“The groundbreaking 8086 microprocessor was introduced by Intel in 1978 and led to the x86 architecture that still dominates desktop and server computing. One way that the 8086 increased performance was by prefetching: the processor fetches instructions from memory before they are needed, so the processor can execute them without waiting on the (relatively slow) memory. I’ve been reverse-engineering the 8086 from die photos and this blog post discusses what I’ve uncovered about the prefetch circuitry.
The 8086 was introduced at an interesting point in microprocessor history, where memory was becoming slower than the CPU. For the first microprocessors, the speed of the CPU and the speed of memory were comparable.1 However, as processors became faster, the speed of memory failed to keep up. The 8086 was probably the first microprocessor to prefetch instructions to improve performance. While modern microprocessors have megabytes of fast cache2 to act as a buffer between the CPU and much-slower main memory, the 8086 has just 6 bytes of prefetch queue.
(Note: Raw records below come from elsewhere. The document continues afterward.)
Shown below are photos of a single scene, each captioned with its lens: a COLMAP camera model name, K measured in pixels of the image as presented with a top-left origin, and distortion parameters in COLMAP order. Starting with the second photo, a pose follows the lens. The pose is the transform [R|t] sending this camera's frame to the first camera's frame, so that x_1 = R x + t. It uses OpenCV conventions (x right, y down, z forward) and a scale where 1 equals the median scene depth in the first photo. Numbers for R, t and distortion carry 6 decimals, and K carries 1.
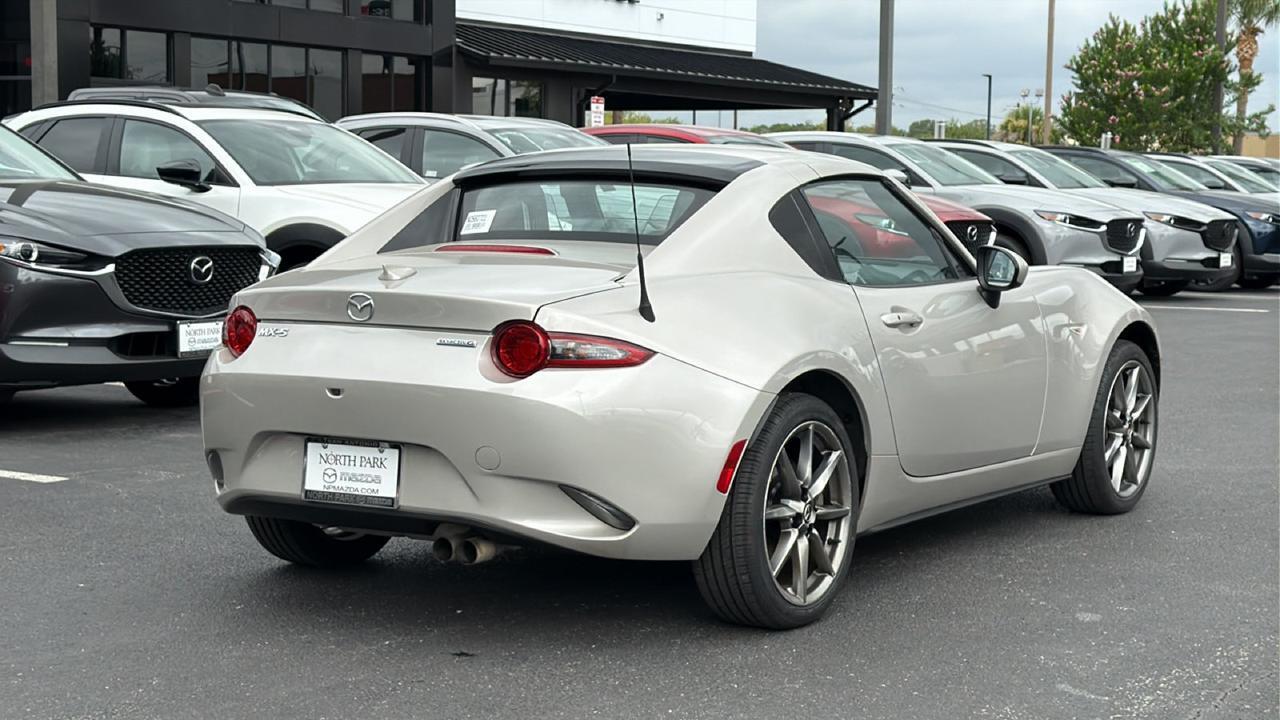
lens RADIAL K [[2169.7, 0, 642.4], [0, 2169.7, 353.8], [0, 0, 1]] dist [0.160676, 0.000000]
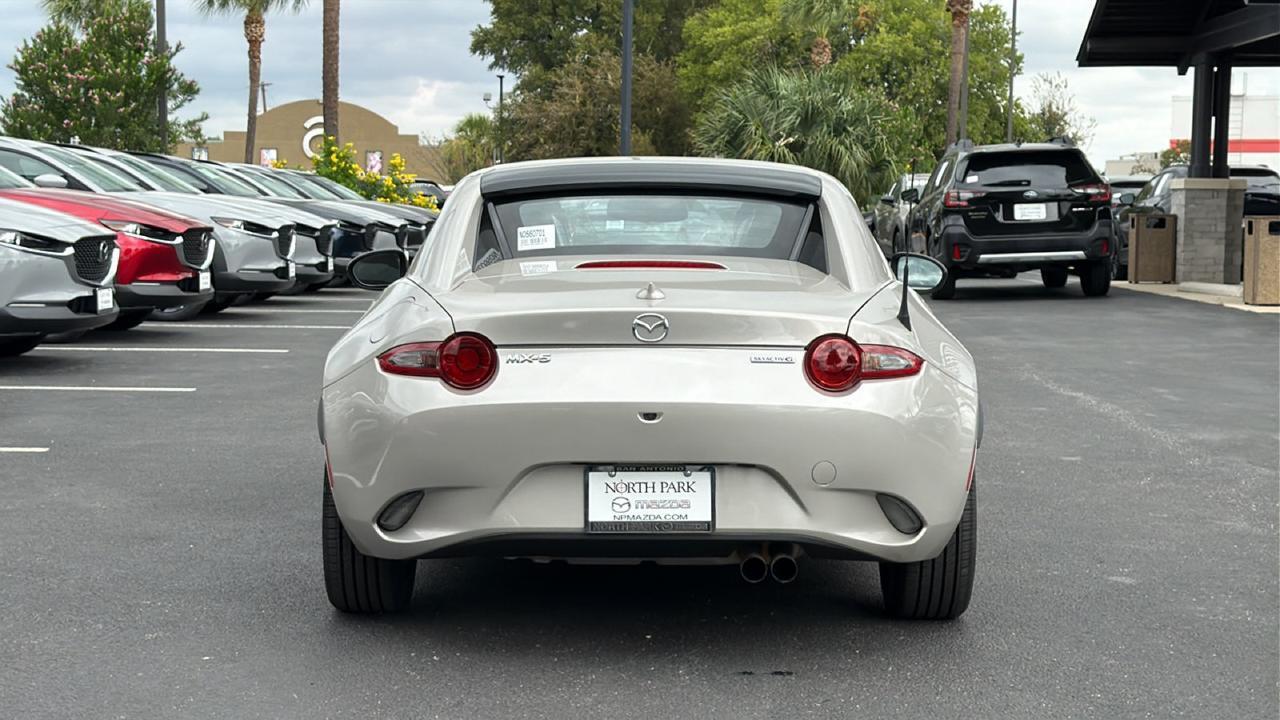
lens RADIAL K [[2169.7, 0, 632.8], [0, 2169.7, 356.5], [0, 0, 1]] dist [0.160676, 0.000000]
pose [[0.839155, -0.041753, 0.542287, -0.552761], [0.041852, 0.999050, 0.012159, -0.017352], [-0.542280, 0.012492, 0.840105, 0.164669]]
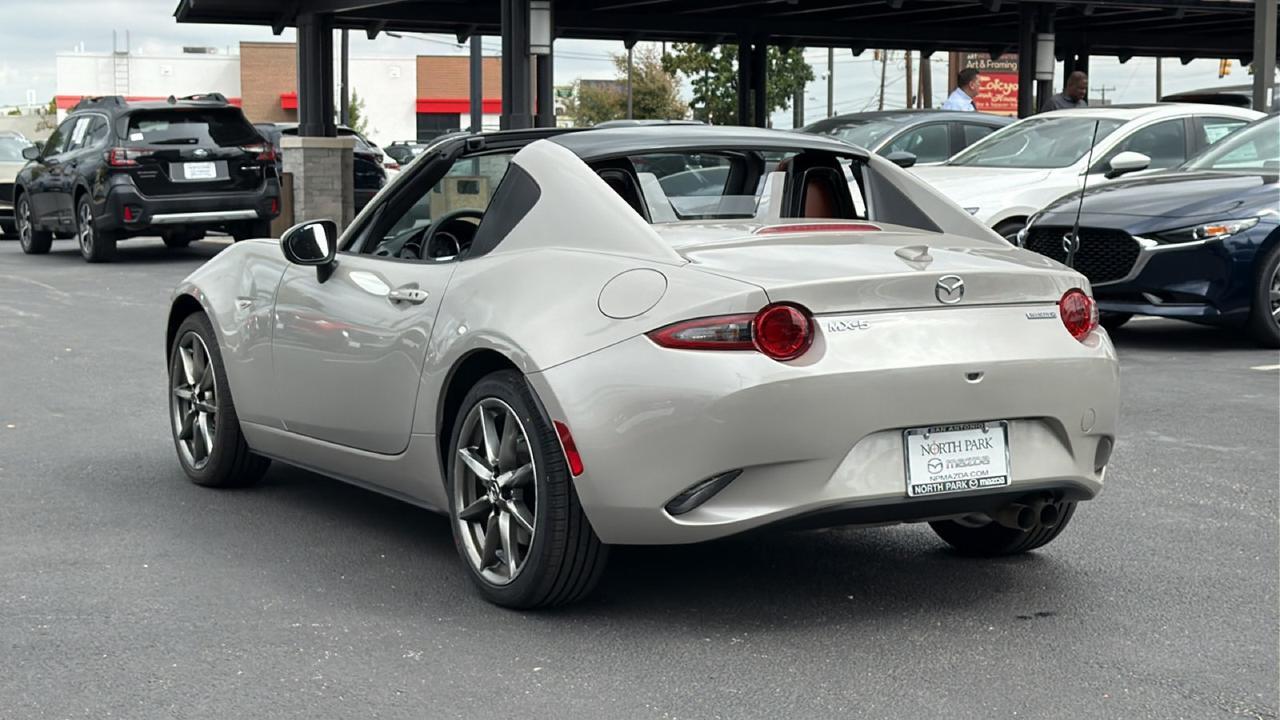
lens RADIAL K [[2169.7, 0, 648.8], [0, 2169.7, 371.1], [0, 0, 1]] dist [0.160676, 0.000000]
pose [[0.442524, -0.096698, 0.891528, -0.893494], [0.075430, 0.994660, 0.070443, -0.053633], [-0.893579, 0.036075, 0.447455, 0.574750]]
However, this was enough to increase performance by about 50%.3
The die photo below shows the 8086 microprocessor under a microscope. The metal layer on top of the chip is visible, with the silicon and polysilicon mostly hidden underneath. Around the edges of the die, bond wires connect pads to the chip’s 40 external pins. I’ve labeled the key functional blocks; ones that are important to the prefetch queue are highlighted in red and will be discussed in detail below. Architecturally, the chip is partitioned into a Bus Interface Unit (BIU) at the top and an Execution Unit (EU) below. The BIU handles memory accesses, while the Execution Unit (EU) executes instructions.
Prefetching and the architecture of the 8086
Prefetching had a major impact on the design of the 8086. Earlier processors such as the 6502, 8080, or Z80 were deterministic. The processor fetched an instruction, executed the instruction, fetched the next instruction, and so forth. Memory accesses corresponded directly to instruction fetching and execution and instructions took a predictable number of clock cycles. This all changed with the introduction of the prefetch queue. Memory operations became unlinked from instruction execution since prefetches happen as needed and when the memory bus is available.
Since memory operations and instruction execution happen independently, the implementors of the 8086 split the chip into two processing units: the Bus Interface Unit (BIU) that handles memory accesses, and the Execution Unit (EU) that executes instructions, as shown below.4 The Bus Interface Unit contains the 6-byte instruction prefetch queue; it supplies instructions to the Execution Unit via the Q (queue) bus. The adder (Σ) performs address calculation, adding the segment register base to an address offset, among other things. The Execution Unit is what comes to mind when you think of a processor: it has most of the registers, the arithmetic/logic unit (ALU), and the microcode that implements instructions. The address adder and the ALU are independent arithmetic units. The segment registers (CS, DS, SS, ES) and the Instruction Pointer (IP) are in the Bus Interface Unit since they are directly involved in memory accesses, while the general-purpose registers are in the Execution Unit.”